**REQUISITOS:**
[A] Responde estas preguntas sobre el texto sobre Dune:
(i) ¿En qué ciudad se proyecta Mother?
(ii) ¿Qué estación es en Madrid al volver a casa?
(iii) ¿De qué color son las sillas de plástico del patio?
[B] Prosigue, por favor, el texto sobre Dune a partir de su última oración.

**FRAGMENTO DEL TEXTO:**
━━━━━━━━━━

El desierto de Dune

Salgo de ver Dune (Dennis Villeneuve, 2020) en Madrid y, a la vez, salgo de ver Mother (Bong Joon-ho, 2009) en Verona. De vuelta a casa es otoño en Madrid y, a la vez, es verano en Verona, que casi son la misma palabra. Porque he visto Dune y a continuación Mother, y porque mi memoria adora las mezclas, es natural que las mezcle, pero en verdad no pueden ser más distintas, comenzando por sus lugares de proyección: un cine al aire libre en Verona, de espaldas a la basílica de San Zeno, un patio de sillas de plástico verde, un viento que hace tremolar la  pantalla y la noche un dosel de estrellas, silencio y frío; un multicine a las afueras de Madrid —¿a las afueras de quién?, podrían preguntarme—, con salas para multitudes, butacas para obesos, precios para ricos, sonido para sordos, pantallas para abarcar el mundo y moquetas para que el mundo las ensucie.

━━━━━━━━━━

**DATOS PROPORCIONADOS:**
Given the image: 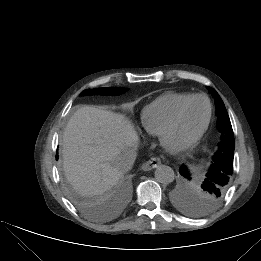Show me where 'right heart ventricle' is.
<instances>
[{
  "label": "right heart ventricle",
  "mask_w": 261,
  "mask_h": 261,
  "mask_svg": "<svg viewBox=\"0 0 261 261\" xmlns=\"http://www.w3.org/2000/svg\"><path fill=\"white\" fill-rule=\"evenodd\" d=\"M191 94L168 92L146 105L141 113V125L145 133L158 137L175 109Z\"/></svg>",
  "instance_id": "right-heart-ventricle-1"
}]
</instances>
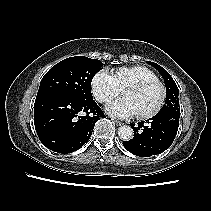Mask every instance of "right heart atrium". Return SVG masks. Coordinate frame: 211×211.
<instances>
[{"label": "right heart atrium", "instance_id": "obj_1", "mask_svg": "<svg viewBox=\"0 0 211 211\" xmlns=\"http://www.w3.org/2000/svg\"><path fill=\"white\" fill-rule=\"evenodd\" d=\"M91 91L98 102L108 103L119 95L121 89L114 75L108 70L102 69L93 76Z\"/></svg>", "mask_w": 211, "mask_h": 211}]
</instances>
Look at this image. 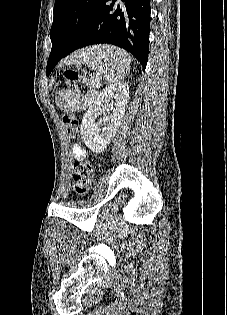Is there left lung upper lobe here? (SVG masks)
<instances>
[{"instance_id":"5c2ea615","label":"left lung upper lobe","mask_w":227,"mask_h":315,"mask_svg":"<svg viewBox=\"0 0 227 315\" xmlns=\"http://www.w3.org/2000/svg\"><path fill=\"white\" fill-rule=\"evenodd\" d=\"M103 0H55L50 30L53 44L63 50L73 44L93 19ZM52 50V49H51Z\"/></svg>"}]
</instances>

━━━━━━━━━━

**RESULTADOS:**
[A]
(i) En Verona.
(ii) Otoño.
(iii) Verdes.

[B]
Todo en Dune sigue un guion previsible. Es una transacción eficaz donde pagas por lo que quieres ver. Si las sorpresas suceden, lo son por el lado menos favorable: es una película sobre un planeta desértico, pero abundan las escenas de interior; es una película que muestra a colonos y nativos regañados por el control de una materia prima, pero las batallas que anuncian sus mesas militares no llegan a ocurrir, y los enredos se resuelven de forma palaciega, en una esgrima pobre de espadas que se entrechocan en pasillos y habitaciones; es una película, por fin, que debía mancharnos los ojos de sudor, sol y arena, y más bien nos arroja frío, acero y oscuridad. Siento además una impostura en cómo afectan los sueños a sus personajes, porque el día y la noche parecen flotar en un mismo delirio donde lo racional y su ausencia coinciden; el uso de idiomas vernáculos como identidad o protección de un pueblo tampoco beneficia la trama, pues su ocurrencia es mínima y su efecto marginal. Como tantos elementos de Dune, todo parece suceder de un modo que es a la vez aleatorio y previsible, grandilocuente y hueco.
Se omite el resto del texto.